On Friday, Arc Capital issued a statement admitting the board had been unable to find out yet when the sale “was purportedly completed and what has happened to the sale proceeds”.
The company added that it is now weighing the implications of “considering a material adjustment to the fair value” of its holding, while it has also instructed legal advisers to consider “all its options” in respect of the sale.
Meanwhile the shares are still suspended.
Trust battles to avoid tax problems
Investors in Oxford Technology Venture Capital Trust and its sister fund Oxford Technology 3 have endured anxious times since HM Revenue & Customs announced it would withdraw the fund’s VCT status – and thus its tax advantages – amid allegations it has breached the rules of the tax-incentive scheme. Now new independent directors have joined the funds to improve their governance.
The appointments include Robin Goodfellow, a member of the shareholder action group set up by the private investor group ShareSoc to campaign for change at the trusts. ShareSoc said it hoped the appointment of new directors would help to convince HMRC to rein back on the tough stance it has taken with the VCTs until now. The funds are appealing against their loss of VCT status and HMRC has suspended its withdrawal while it considers this appeal.
“These changes should demonstrate that these companies will continue to strengthen their internal processes to avoid the kinds of mistake that led to the loss of VCT status,” says ShareSoc’s deputy chairman, Roger Lawson.
Small business person of the week
James Livingstone-Wallace; Founder, Quinola
“I founded the business in 2011. I’d worked in the City but I took redundancy following the financial crisis and my family and I went travelling for a year. Part of the plan was to find a Fairtrade business I could launch on my return; I wanted to do something that wasn’t just making rich people richer.
“We came across quinoa in Peru and the children loved it. When I started doing some research, I discovered its ‘superfood’ qualities; it’s a complete vegetable protein that is so good Nasa uses it in its space missions.
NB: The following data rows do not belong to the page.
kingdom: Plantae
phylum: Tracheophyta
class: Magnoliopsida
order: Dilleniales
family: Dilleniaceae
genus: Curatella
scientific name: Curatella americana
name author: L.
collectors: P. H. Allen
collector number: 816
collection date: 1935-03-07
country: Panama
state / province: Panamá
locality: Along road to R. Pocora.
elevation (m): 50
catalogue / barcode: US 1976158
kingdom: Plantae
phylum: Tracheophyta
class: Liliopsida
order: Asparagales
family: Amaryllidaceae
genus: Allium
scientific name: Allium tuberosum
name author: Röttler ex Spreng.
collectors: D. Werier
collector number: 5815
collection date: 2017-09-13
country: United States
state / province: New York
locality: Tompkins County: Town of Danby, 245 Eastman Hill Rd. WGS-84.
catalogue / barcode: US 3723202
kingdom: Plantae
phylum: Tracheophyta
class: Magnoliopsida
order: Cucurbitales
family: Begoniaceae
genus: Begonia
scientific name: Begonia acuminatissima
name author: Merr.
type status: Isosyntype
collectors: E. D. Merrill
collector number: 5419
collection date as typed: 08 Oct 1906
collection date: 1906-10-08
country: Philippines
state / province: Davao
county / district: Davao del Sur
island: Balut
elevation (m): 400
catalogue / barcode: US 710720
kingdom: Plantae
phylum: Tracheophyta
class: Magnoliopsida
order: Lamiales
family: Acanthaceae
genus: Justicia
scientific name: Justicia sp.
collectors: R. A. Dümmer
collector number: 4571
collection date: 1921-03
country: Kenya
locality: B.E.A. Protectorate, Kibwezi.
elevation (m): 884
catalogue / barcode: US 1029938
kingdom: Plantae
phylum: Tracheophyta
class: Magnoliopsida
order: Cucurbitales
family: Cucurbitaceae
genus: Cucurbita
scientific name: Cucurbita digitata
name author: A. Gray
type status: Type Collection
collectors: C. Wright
“We set up a deal with a collective in Peru and helped them to get Fairtrade certification before we began importing the quinoa they produce back to Europe. It comes into France, where we have a packaging operation employing people with learning difficulties, and it is then distributed in the UK – we have deals with lots of independent shops, Ocado began stocking our products at the beginning of the year, and we’re now rolling out across Asda’s stores, which stocks us in its gluten-free ranges.
“The business is already profitable but the challenge is cashflow, because we’re growing so fast, so we’ve worked hard with our bank to set up a revolving credit facility.
“This is definitely more fulfilling than my old job in fund management, but it’s not without its frustrations. When I worked in the City I was free to concentrate on the cerebral part of my job but when you run your own business you have to take care of everything.”